*Work to be completed*: Every entry must be given again exactly as it is written.

Stored records

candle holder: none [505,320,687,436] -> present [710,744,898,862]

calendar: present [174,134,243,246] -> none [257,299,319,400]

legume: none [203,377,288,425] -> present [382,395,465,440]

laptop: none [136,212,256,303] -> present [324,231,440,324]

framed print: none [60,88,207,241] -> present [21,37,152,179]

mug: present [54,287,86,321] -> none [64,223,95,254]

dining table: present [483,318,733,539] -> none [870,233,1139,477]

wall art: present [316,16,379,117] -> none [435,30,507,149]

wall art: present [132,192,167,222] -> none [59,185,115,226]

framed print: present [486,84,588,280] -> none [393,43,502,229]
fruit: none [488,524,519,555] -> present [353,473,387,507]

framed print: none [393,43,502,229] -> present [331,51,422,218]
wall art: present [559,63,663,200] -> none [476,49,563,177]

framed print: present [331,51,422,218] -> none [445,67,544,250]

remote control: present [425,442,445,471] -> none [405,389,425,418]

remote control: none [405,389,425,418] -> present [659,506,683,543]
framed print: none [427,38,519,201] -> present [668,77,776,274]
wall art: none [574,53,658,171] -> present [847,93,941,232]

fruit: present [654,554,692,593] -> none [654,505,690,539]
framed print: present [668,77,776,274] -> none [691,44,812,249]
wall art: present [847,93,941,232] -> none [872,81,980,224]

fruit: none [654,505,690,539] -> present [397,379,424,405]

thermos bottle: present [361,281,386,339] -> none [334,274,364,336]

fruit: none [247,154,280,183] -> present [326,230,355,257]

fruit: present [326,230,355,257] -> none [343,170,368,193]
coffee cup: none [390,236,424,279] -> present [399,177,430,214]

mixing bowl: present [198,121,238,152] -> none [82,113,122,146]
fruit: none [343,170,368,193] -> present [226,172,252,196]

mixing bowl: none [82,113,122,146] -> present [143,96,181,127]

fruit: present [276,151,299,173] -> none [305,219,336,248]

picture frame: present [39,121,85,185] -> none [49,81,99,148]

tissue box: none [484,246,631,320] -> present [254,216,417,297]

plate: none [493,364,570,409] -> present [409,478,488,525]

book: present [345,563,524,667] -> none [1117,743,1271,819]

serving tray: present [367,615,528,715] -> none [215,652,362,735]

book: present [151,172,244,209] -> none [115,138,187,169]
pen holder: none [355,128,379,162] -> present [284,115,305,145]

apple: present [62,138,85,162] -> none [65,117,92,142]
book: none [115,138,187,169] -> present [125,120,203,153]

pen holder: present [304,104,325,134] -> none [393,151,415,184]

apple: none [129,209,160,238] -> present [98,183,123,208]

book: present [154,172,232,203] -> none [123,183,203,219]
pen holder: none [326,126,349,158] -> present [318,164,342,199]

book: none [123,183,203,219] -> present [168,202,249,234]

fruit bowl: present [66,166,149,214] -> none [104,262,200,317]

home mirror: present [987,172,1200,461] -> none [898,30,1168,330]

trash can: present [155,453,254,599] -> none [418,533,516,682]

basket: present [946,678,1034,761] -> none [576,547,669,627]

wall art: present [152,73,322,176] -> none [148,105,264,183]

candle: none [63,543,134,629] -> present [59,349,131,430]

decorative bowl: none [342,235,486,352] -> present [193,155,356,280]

*Result below*:
candle holder: none [505,320,687,436] -> present [710,744,898,862]

calendar: present [174,134,243,246] -> none [257,299,319,400]

legume: none [203,377,288,425] -> present [382,395,465,440]

laptop: none [136,212,256,303] -> present [324,231,440,324]

framed print: none [60,88,207,241] -> present [21,37,152,179]

mug: present [54,287,86,321] -> none [64,223,95,254]

dining table: present [483,318,733,539] -> none [870,233,1139,477]

wall art: present [316,16,379,117] -> none [435,30,507,149]

wall art: present [132,192,167,222] -> none [59,185,115,226]

framed print: present [486,84,588,280] -> none [393,43,502,229]
fruit: none [488,524,519,555] -> present [353,473,387,507]

framed print: none [393,43,502,229] -> present [331,51,422,218]
wall art: present [559,63,663,200] -> none [476,49,563,177]

framed print: present [331,51,422,218] -> none [445,67,544,250]

remote control: present [425,442,445,471] -> none [405,389,425,418]

remote control: none [405,389,425,418] -> present [659,506,683,543]
framed print: none [427,38,519,201] -> present [668,77,776,274]
wall art: none [574,53,658,171] -> present [847,93,941,232]

fruit: present [654,554,692,593] -> none [654,505,690,539]
framed print: present [668,77,776,274] -> none [691,44,812,249]
wall art: present [847,93,941,232] -> none [872,81,980,224]

fruit: none [654,505,690,539] -> present [397,379,424,405]

thermos bottle: present [361,281,386,339] -> none [334,274,364,336]

fruit: none [247,154,280,183] -> present [326,230,355,257]

fruit: present [326,230,355,257] -> none [343,170,368,193]
coffee cup: none [390,236,424,279] -> present [399,177,430,214]

mixing bowl: present [198,121,238,152] -> none [82,113,122,146]
fruit: none [343,170,368,193] -> present [226,172,252,196]

mixing bowl: none [82,113,122,146] -> present [143,96,181,127]

fruit: present [276,151,299,173] -> none [305,219,336,248]

picture frame: present [39,121,85,185] -> none [49,81,99,148]

tissue box: none [484,246,631,320] -> present [254,216,417,297]

plate: none [493,364,570,409] -> present [409,478,488,525]

book: present [345,563,524,667] -> none [1117,743,1271,819]

serving tray: present [367,615,528,715] -> none [215,652,362,735]

book: present [151,172,244,209] -> none [115,138,187,169]
pen holder: none [355,128,379,162] -> present [284,115,305,145]

apple: present [62,138,85,162] -> none [65,117,92,142]
book: none [115,138,187,169] -> present [125,120,203,153]

pen holder: present [304,104,325,134] -> none [393,151,415,184]

apple: none [129,209,160,238] -> present [98,183,123,208]

book: present [154,172,232,203] -> none [123,183,203,219]
pen holder: none [326,126,349,158] -> present [318,164,342,199]

book: none [123,183,203,219] -> present [168,202,249,234]

fruit bowl: present [66,166,149,214] -> none [104,262,200,317]

home mirror: present [987,172,1200,461] -> none [898,30,1168,330]

trash can: present [155,453,254,599] -> none [418,533,516,682]

basket: present [946,678,1034,761] -> none [576,547,669,627]

wall art: present [152,73,322,176] -> none [148,105,264,183]

candle: none [63,543,134,629] -> present [59,349,131,430]

decorative bowl: none [342,235,486,352] -> present [193,155,356,280]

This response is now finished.